EXERCISE OBJECTIVE: Hunt through the entries for the word "none" and copy each line in which it appears.

EXTRACTED ENTRIES:

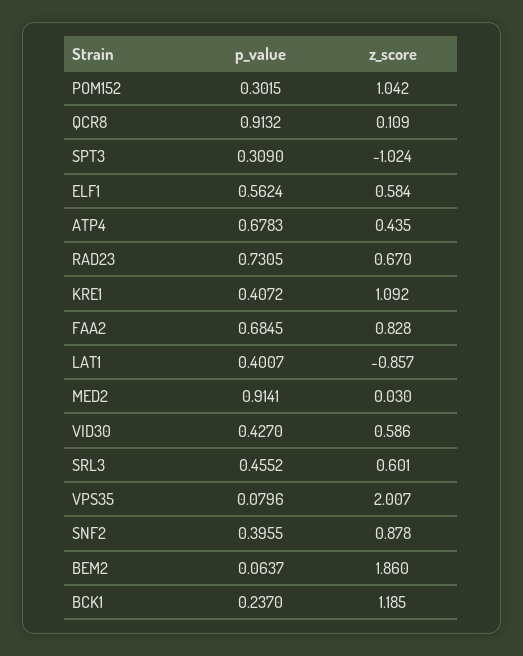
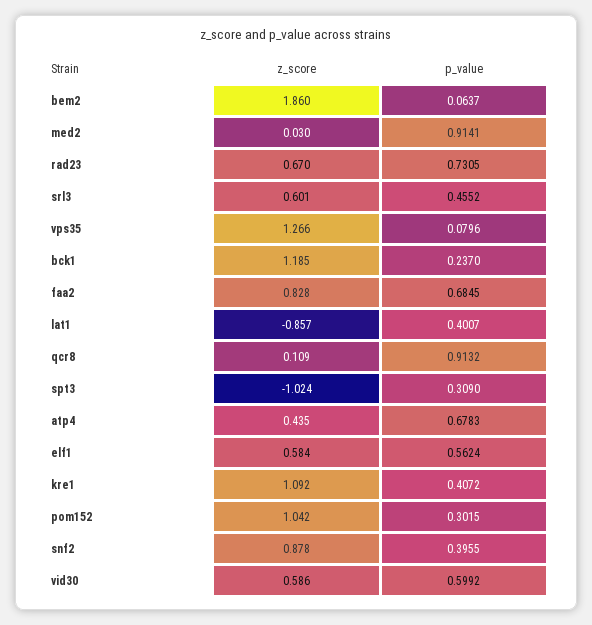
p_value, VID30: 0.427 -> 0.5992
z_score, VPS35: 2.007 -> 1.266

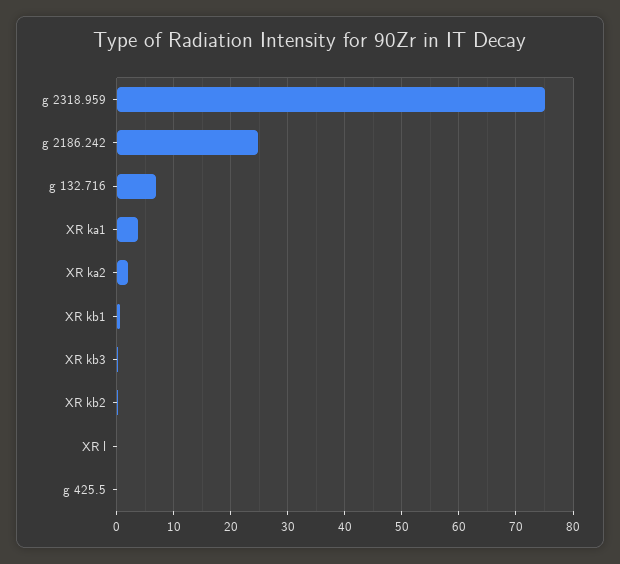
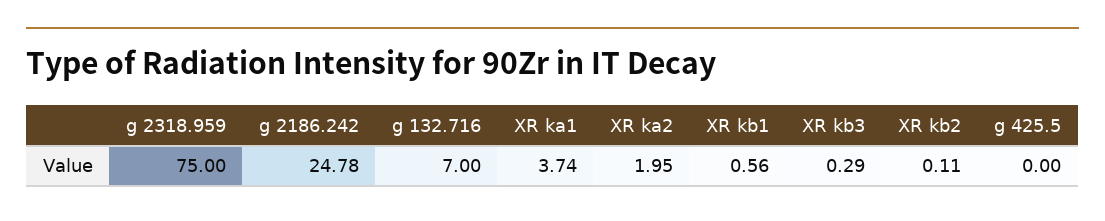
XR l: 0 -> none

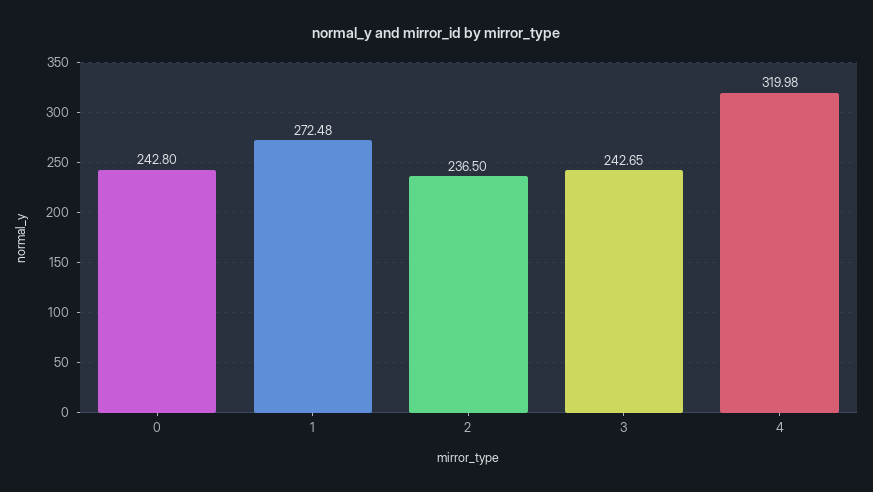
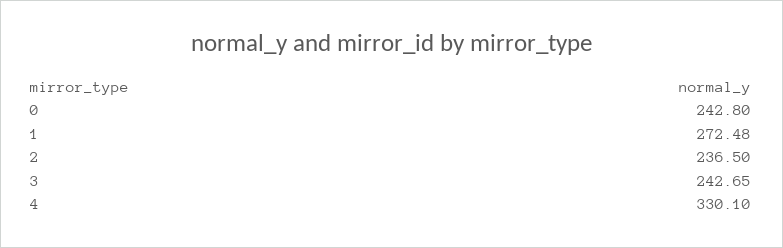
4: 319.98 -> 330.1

* * *

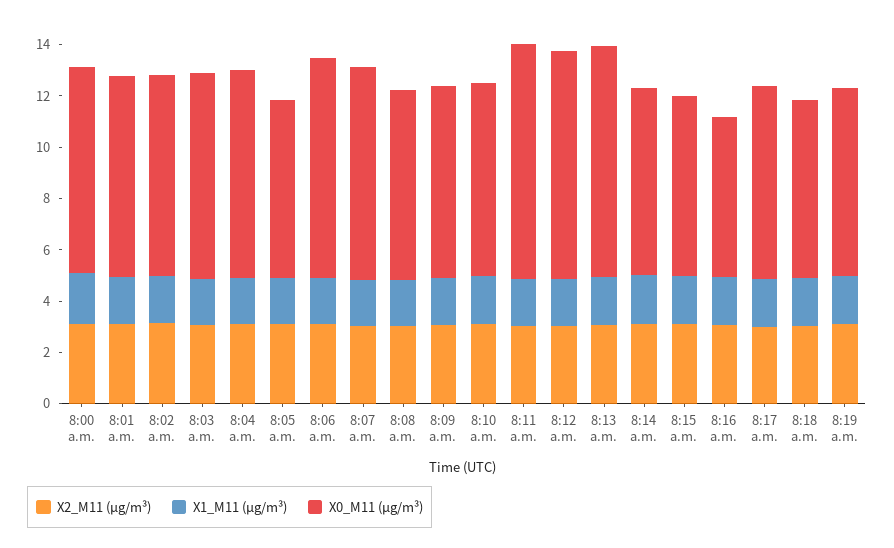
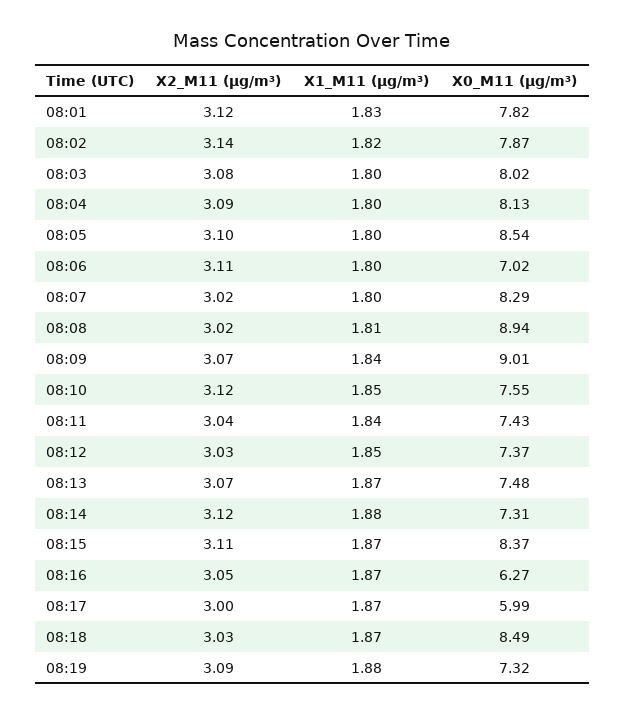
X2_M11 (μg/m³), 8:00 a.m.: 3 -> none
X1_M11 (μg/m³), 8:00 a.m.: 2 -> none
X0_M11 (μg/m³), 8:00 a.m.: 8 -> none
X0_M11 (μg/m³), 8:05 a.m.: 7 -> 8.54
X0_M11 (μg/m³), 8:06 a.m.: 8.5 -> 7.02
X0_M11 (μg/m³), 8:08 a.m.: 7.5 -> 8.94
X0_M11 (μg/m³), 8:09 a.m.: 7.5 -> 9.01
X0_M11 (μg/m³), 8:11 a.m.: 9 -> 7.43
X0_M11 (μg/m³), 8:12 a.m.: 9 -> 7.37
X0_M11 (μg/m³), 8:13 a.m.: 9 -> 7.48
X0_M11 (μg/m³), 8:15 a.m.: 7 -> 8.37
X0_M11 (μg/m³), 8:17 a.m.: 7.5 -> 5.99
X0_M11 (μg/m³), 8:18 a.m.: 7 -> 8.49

ANSWER SECTION:
XR l: 0 -> none
X2_M11 (μg/m³), 8:00 a.m.: 3 -> none
X1_M11 (μg/m³), 8:00 a.m.: 2 -> none
X0_M11 (μg/m³), 8:00 a.m.: 8 -> none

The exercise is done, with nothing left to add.